Department of Plant Agriculture, Gosling Research Institute for Plant Preservation, University of Guelph, Guelph, ON, Canada.
Department of Botany, University of British Columbia, Vancouver, BC, Canada.
PLoS One. 2020 Sep 30;15(9):e0239901. doi: 10.1371/journal.pone.0239901. eCollection 2020.
Optimizing the gene transformation factors can be considered as the first and foremost step in successful genetic engineering and genome editing studies. However, it is usually difficult to achieve an optimized gene transformation protocol due to the cost and time-consuming as well as the complexity of this process. Therefore, it is necessary to use a novel computational approach such as machine learning models for analyzing gene transformation data. In the current study, three individual machine learning models including Multi-Layer Perceptron (MLP), Adaptive Neuro-Fuzzy Inference System (ANFIS), and Radial Basis Function (RBF) were developed for forecasting Agrobacterium-mediated gene transformation in chrysanthemum based on eleven input variables including Agrobacterium strain, optical density (OD), co-culture period (CCP), and different antibiotics including kanamycin (K), vancomycin (VA), cefotaxime (CF), hygromycin (H), carbenicillin (CA), geneticin (G), ticarcillin (TI), and paromomycin (P). Consequently, best-obtained results were used in the fusion process by bagging method. Results showed that ensemble model with the highest R2 (0.83) had superb performance in comparison with all other individual models (MLP:063, RBF:0.69, and ANFIS: 0.74) in the validation set. Also, ensemble model was linked to Fruit fly optimization algorithm (FOA) for optimizing gene transformation, and the results showed that the maximum gene transformation efficiency (37.54%) can be achieved from EHA105 strain with 0.9 OD600, for 3.8 days CCP, 46.43 mg/l P, 9.54 mg/l K, 18.62 mg/l H, and 4.79 mg/l G as selection antibiotics and 109.74 μg/ml VA, 287.63 μg/ml CF, 334.07 μg/ml CA and 87.36 μg/ml TI as antibiotics in the selection medium. Moreover, sensitivity analysis demonstrated that input variables have a different degree of importance in gene transformation system in the order of Agrobacterium strain > CCP > K > CF > VA > P > OD > CA > H > TI > G. Generally, the developed hybrid model in this study (ensemble model-FOA) can be employed as an accurate and reliable approach in future genetic engineering and genome editing studies.

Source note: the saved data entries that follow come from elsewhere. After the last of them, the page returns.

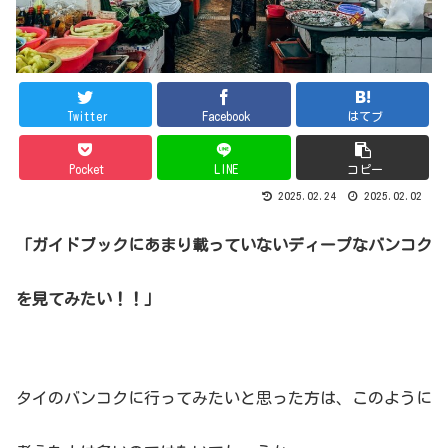
Twitter
Facebook
はてブ
Pocket
LINE
コピー
2025.02.24
2025.02.02
「ガイドブックにあまり載ってい
ないディープなバンコク
を見てみたい！！」
タイのバンコクに行ってみたいと思った方は、このように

优化基因转化因子可以被认为是成功进行基因工程和基因组编辑研究的首要步骤。然而,由于该过程的成本高、耗时且复杂,通常很难实现优化的基因转化方案。因此,有必要使用机器学习模型等新型计算方法来分析基因转化数据。在本研究中,开发了三个独立的机器学习模型,包括多层感知器(MLP)、自适应神经模糊推理系统(ANFIS)和径向基函数(RBF),用于基于 11 个输入变量(包括农杆菌菌株、光密度(OD)、共培养期(CCP)和不同抗生素,如卡那霉素(K)、万古霉素(VA)、头孢噻肟(CF)、潮霉素(H)、羧苄青霉素(CA)、遗传霉素(G)、替卡西林(TI)和巴龙霉素(P))预测菊花中的农杆菌介导的基因转化。然后,使用袋装法将最佳结果融合到融合过程中。结果表明,与所有其他单个模型(MLP:0.63、RBF:0.69 和 ANFIS:0.74)相比,验证集中集成模型的 R2 最高(0.83),性能出色。此外,将集成模型与果蝇优化算法(FOA)链接起来,用于优化基因转化,结果表明,EHA105 菌株的最大基因转化效率(37.54%)可以通过 0.9 OD600、3.8 天 CCP、46.43 mg/l P、9.54 mg/l K、18.62 mg/l H 和 4.79 mg/l G 作为选择抗生素,以及 109.74μg/ml VA、287.63μg/ml CF、334.07μg/ml CA 和 87.36μg/ml TI 作为选择培养基中的抗生素来实现。此外,敏感性分析表明,输入变量在基因转化系统中的重要程度不同,其顺序为农杆菌菌株>CCP>K>CF>VA>P>OD>CA>H>TI>G。总的来说,本研究中开发的混合模型(集成模型-FOA)可以在未来的基因工程和基因组编辑研究中作为一种准确可靠的方法。